§ **Fragmento del documento**:

++++++++++++++++++++

Más que una postal, podríamos considerarlo como un grito de guerra, una declaración artera contra nosotros -armada desde una visión meramente económica-, que integra ese catálogo por tablas -supuestamente inamovibles- de lo que vale y lo que no vale la pena.

Ésa declaración, en más de una ocasión nos ha hecho tambalear, sumirnos en la agobiante preocupación por el futuro, así como la irremediable premura que trae consigo este ritmo de vida.

¿En qué estamos invirtiendo el tiempo?, ¿vale la pena?, ¿qué rayos estamos haciendo con ése tiempo?, ¿cada vez nos queda menos tiempo?, tiempo, tiempo y más tiempo. Las respuestas desde la óptica materialista estarían ancladas a la productividad -generar dinero-, hacer “cosas importantes”. Todo lo demás pasa a un segundo término, todo lo demás está penado desde la exigencia máxima.

La óptica materialista es uno de los factores que nos han empujado a vivir cada con vez más prisa, buscando “ahorrar” a toda costa todo el tiempo que podamos, obligándonos a depositarlo en “bancos” para que otras personas lo administren por nosotros de mejor forma.

++++++++++++++++++++

§ **Entradas de datos recopilados**:
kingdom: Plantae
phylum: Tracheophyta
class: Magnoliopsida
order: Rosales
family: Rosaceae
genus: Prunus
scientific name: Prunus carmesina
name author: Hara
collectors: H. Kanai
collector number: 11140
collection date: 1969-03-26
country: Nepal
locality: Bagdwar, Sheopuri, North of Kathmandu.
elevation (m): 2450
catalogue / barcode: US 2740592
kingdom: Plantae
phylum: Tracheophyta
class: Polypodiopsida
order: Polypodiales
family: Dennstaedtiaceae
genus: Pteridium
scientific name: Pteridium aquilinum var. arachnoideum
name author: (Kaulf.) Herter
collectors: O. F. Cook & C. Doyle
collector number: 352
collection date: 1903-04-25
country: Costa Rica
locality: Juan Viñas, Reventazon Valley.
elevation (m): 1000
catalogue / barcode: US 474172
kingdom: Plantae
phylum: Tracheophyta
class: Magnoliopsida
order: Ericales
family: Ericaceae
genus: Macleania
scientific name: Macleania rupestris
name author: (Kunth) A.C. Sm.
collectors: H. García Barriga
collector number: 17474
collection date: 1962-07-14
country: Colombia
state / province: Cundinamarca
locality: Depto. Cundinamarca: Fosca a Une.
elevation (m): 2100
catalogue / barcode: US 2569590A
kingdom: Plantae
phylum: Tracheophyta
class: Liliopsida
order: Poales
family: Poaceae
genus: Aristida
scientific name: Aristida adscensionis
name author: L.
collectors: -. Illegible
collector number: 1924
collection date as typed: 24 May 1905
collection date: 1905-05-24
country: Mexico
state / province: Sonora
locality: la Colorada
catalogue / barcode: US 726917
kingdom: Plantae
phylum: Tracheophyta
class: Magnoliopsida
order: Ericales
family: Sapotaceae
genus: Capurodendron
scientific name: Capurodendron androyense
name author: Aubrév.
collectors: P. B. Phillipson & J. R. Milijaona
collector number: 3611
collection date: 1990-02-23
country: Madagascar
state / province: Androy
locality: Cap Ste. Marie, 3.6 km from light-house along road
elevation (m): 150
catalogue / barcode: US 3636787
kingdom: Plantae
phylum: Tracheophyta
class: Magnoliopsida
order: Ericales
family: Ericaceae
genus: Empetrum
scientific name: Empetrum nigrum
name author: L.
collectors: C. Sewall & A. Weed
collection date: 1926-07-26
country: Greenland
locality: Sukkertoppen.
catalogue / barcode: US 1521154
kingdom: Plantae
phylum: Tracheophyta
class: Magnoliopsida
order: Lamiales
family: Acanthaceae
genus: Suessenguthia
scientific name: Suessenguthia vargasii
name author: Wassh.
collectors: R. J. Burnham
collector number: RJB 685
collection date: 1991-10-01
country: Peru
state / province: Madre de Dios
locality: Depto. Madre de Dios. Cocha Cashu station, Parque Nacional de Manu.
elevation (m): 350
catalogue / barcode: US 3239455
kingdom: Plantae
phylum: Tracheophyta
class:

++++++++++++++++++++

§ **Ejercicio 1**:
Según el texto sobre el tiempo, ¿a qué estarían ancladas las respuestas desde la óptica materialista?
§ **Ejercicio 2**:
Retoma el texto sobre el tiempo a partir de su última oración.
El material no tiene relación con el texto sobre el tiempo.

§ **Respuesta 1**:
A la productividad, es decir, a generar dinero y hacer “cosas importantes”.

§ **Respuesta 2**:
En realidad todo ese tiempo que creemos ahorrar, no lo vemos materializado de ninguna forma, mucho menos lo podemos gastar a futuro. Esas horas, minutos, segundos, se van y no vuelven nunca. Es como si alguien más los robara.

Ya lo advertía Michael Ende en su novela “Momo”, advertía la existencia de unos hombres grises que vestían trajes grises, bombines grises, que portaban cigarrillos grises y carteras grises. Aquellos entes –que en realidad no eran humanos- convencían a la gente de “ahorrar tiempo”, con la falsa promesa de que sería devuelto en algún momento futuro.

La gente -hipnotizada por la perversa y cronométrica exactitud de los hombres grises-, empezaba a actuar diferente, reduciendo y/o suprimiendo de sus días, toda actividad que no fuera considerada como “importante”.

Entre las actividades estaba comer en menos tiempo, hacer menos paseos al parque, visitar menos a la familia, jugar menos con las mascotas, tomar menos tiempo para nosotros mismos; limitar hasta el romance, considerado también como una pérdida de tiempo. Lo único que quedaba en el catálogo de importancia era la productividad -lo que deja dinero- y el ahorro del tan atesorado tiempo.

Paulatinamente -como una enfermedad contagiosa- las personas que ahorraban el tiempo de esta forma empezaban a perder el ánimo, perdían su libertad, se volvían esclavos del ahorro.

Poco a poco se iban convirtiendo en hombres y mujeres grises, sin nada que realmente les emocionara, les hiciera verdaderamente felices. El tiempo no gastado era devorado por aquellos insaciables hombres grises.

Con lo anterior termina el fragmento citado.